Privilege doesn’t mean you haven’t been discriminated against in other ways (including, yes, for being White).
Privilege means there are a lot of things you’ve never had to think twice about that other people have to think about every day.
Privilege means you’ve never had to wonder if you’ve been held back or passed over or treated differently because of your skin color, race, gender, or sexual orientation, of things fundamental to who you are as a person.
As an Asian-American (and a light skinned Asian-American), I straddle the line. I am a POC, but I’m also considered a “model minority,” so there are a multitude of privileges that allow me to maneuver through life much more easily.
I’ve never had to wonder if someone was following me in a store, I’ve always been taken seriously as a gifted student in school, I’ve never had to question whether a bank denied me a loan because of my skin color, I’ve rarely felt the need to code switch my language or change my voice to fit in, I’ve never had to wonder if I didn’t get the job because of my name or appearance. I could go on.
I know I have these privileges because I’ve had enough conversations with my Black and Brown friends, read enough of their stories, and believed them. I was willing to put away whatever feelings of guilt or one-up-manship or incredulity came up for me and STFU.

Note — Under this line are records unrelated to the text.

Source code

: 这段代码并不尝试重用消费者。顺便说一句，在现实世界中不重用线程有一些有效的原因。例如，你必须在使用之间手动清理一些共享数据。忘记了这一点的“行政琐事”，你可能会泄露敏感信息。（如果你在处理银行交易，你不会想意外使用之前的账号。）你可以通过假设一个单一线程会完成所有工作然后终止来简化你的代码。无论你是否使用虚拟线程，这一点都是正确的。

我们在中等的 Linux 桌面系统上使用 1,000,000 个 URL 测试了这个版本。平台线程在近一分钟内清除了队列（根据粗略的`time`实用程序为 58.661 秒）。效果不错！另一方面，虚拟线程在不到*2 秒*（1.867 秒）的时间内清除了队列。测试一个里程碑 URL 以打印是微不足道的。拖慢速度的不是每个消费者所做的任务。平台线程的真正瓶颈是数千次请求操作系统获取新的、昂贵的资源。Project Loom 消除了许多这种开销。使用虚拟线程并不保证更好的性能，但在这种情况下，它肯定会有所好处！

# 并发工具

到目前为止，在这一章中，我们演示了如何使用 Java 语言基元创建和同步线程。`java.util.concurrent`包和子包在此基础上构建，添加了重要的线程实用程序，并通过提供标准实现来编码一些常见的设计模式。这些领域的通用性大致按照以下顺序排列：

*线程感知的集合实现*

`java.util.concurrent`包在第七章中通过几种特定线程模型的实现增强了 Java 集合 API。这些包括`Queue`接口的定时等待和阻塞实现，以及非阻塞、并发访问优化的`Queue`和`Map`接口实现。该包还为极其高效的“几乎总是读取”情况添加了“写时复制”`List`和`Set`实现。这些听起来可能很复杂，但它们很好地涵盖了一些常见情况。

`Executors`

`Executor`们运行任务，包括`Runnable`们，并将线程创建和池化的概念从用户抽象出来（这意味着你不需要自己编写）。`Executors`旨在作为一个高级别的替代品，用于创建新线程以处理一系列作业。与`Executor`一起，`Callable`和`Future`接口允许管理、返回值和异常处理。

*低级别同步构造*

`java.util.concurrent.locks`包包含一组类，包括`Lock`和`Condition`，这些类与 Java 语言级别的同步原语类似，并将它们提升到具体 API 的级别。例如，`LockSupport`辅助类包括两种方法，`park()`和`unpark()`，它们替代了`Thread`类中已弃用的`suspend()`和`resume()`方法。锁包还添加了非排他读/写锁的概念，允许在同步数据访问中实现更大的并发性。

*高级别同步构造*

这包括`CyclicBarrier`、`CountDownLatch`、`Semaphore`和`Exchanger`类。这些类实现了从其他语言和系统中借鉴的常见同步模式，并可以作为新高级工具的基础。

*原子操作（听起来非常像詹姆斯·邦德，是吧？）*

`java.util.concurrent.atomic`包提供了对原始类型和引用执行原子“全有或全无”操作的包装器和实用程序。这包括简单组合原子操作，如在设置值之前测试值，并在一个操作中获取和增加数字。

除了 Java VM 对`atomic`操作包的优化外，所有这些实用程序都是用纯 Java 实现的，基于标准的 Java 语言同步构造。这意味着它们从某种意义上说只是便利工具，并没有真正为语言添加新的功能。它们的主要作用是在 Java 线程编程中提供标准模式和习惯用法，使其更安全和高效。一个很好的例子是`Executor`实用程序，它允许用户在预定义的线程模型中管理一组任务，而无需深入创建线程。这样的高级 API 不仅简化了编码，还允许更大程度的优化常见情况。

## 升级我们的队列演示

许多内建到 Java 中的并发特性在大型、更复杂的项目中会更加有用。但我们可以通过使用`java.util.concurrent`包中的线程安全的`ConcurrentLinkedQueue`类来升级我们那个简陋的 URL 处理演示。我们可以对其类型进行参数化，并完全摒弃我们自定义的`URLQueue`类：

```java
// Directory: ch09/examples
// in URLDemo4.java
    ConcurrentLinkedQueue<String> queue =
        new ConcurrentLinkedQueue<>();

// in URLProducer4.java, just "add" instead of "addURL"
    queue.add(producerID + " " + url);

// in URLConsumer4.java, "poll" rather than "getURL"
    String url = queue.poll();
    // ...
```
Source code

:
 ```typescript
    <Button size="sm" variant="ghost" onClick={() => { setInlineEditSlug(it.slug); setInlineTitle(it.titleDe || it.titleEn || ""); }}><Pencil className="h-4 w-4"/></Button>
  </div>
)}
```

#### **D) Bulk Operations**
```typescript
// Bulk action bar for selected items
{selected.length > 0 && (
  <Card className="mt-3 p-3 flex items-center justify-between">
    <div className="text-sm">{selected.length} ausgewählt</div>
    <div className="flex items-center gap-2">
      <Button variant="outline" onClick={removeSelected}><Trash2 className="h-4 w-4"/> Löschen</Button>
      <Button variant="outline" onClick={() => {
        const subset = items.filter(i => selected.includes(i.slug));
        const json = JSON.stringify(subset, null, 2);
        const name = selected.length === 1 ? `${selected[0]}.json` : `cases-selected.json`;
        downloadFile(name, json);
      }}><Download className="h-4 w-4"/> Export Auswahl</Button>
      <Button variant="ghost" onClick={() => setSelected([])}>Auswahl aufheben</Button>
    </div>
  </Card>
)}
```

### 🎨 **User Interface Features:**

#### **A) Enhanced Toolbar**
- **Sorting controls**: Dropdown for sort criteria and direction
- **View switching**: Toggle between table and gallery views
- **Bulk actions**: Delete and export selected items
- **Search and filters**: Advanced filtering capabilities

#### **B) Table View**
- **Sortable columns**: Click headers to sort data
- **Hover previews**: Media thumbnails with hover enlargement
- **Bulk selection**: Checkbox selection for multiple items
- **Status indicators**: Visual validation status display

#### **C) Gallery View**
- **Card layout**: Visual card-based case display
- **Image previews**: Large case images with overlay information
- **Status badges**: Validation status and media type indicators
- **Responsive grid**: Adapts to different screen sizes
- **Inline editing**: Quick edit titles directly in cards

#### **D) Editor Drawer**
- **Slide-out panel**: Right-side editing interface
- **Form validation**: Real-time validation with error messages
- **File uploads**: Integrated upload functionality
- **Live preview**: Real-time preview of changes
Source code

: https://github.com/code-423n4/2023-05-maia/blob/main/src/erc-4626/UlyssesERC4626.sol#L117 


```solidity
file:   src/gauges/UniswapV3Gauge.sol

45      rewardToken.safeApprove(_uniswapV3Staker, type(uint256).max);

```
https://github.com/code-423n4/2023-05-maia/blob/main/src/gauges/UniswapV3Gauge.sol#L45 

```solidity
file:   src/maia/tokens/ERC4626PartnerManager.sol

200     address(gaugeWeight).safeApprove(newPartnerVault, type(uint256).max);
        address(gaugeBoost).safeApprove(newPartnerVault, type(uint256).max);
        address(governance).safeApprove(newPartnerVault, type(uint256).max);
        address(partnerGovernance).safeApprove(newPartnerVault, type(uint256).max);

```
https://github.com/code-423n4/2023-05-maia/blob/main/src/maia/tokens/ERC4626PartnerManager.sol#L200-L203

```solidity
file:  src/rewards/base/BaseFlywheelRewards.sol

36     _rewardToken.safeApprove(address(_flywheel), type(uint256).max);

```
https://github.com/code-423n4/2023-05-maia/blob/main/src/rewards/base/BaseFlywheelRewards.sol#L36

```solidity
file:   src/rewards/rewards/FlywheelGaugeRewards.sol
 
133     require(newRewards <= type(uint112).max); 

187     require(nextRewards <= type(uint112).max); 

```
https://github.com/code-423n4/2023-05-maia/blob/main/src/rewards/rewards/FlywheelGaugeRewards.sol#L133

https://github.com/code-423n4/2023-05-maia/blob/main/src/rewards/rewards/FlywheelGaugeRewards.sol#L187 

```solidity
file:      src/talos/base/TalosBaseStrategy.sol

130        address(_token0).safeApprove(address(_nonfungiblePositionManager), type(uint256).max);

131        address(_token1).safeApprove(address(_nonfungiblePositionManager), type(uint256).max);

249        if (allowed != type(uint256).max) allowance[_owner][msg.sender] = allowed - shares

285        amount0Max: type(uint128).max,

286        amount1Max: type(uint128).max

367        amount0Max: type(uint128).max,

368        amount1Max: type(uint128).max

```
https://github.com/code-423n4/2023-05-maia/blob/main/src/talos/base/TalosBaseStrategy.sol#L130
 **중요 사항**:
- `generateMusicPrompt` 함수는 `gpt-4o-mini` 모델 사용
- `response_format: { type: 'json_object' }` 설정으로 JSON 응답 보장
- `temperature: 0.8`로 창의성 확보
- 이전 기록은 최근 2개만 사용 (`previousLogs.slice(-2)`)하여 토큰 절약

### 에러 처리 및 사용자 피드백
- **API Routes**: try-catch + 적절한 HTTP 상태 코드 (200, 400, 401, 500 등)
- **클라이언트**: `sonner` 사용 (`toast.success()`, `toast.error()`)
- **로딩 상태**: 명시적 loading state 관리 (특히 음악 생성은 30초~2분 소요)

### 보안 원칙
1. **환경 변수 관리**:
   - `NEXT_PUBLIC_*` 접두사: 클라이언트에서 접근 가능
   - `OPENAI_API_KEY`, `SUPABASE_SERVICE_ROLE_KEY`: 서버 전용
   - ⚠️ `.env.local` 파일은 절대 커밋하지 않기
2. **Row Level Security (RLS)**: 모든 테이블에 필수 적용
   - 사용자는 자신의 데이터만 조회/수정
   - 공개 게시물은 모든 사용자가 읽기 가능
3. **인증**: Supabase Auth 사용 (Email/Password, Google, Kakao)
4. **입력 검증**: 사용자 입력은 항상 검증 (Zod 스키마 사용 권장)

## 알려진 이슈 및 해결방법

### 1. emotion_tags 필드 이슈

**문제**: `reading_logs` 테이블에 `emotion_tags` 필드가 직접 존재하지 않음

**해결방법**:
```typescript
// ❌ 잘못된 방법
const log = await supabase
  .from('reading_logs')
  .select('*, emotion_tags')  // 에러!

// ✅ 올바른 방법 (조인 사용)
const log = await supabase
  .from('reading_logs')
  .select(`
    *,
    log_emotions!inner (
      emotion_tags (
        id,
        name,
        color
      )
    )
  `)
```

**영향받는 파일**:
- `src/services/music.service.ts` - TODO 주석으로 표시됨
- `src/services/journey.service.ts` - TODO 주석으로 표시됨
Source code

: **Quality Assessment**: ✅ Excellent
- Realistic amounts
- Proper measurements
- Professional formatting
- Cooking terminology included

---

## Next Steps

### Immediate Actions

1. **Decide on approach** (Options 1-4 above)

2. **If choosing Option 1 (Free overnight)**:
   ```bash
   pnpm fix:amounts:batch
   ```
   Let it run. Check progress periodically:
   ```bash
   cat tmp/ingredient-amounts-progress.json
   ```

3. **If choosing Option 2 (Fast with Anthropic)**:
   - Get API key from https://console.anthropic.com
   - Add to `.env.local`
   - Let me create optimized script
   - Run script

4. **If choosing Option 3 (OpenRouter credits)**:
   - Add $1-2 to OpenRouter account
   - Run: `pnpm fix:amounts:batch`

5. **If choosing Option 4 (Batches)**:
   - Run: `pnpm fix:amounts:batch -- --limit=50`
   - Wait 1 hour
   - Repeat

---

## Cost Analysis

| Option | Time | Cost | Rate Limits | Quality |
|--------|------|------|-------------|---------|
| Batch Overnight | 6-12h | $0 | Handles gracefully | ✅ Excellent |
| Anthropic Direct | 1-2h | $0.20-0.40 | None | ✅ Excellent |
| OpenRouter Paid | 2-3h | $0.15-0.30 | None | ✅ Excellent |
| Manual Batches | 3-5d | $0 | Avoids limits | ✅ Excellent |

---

You don’t think my inclination in these situations was to tell every story I had about being discriminated against or how hard I worked to get to where I am? It was and it has been.
Of course I wanted to trade stories about all the times I was called chinky-eyed or had someone ask to touch my hair (for very different reasons) or whatever.
At first, I thought it was just because I wanted to relate, but then I wondered if I was trying to prove something too. Like I wanted to show that I had suffered or struggled just as much.
I’m still working on letting go of this knee-jerk reaction. Instead I work on actively reminding myself that when someone is sharing some of the most painful moments in their memories, moments where they felt helpless, small, unworthy, and vulnerable, that they are not trying to tell me I haven’t suffered.
They are revealing the rawest parts of themselves in the hopes that we can start to come to a deeper understanding of what needs to change in this country to truly move forward in unity.
When I witness moments like this, I consider it a privilege to be in the room.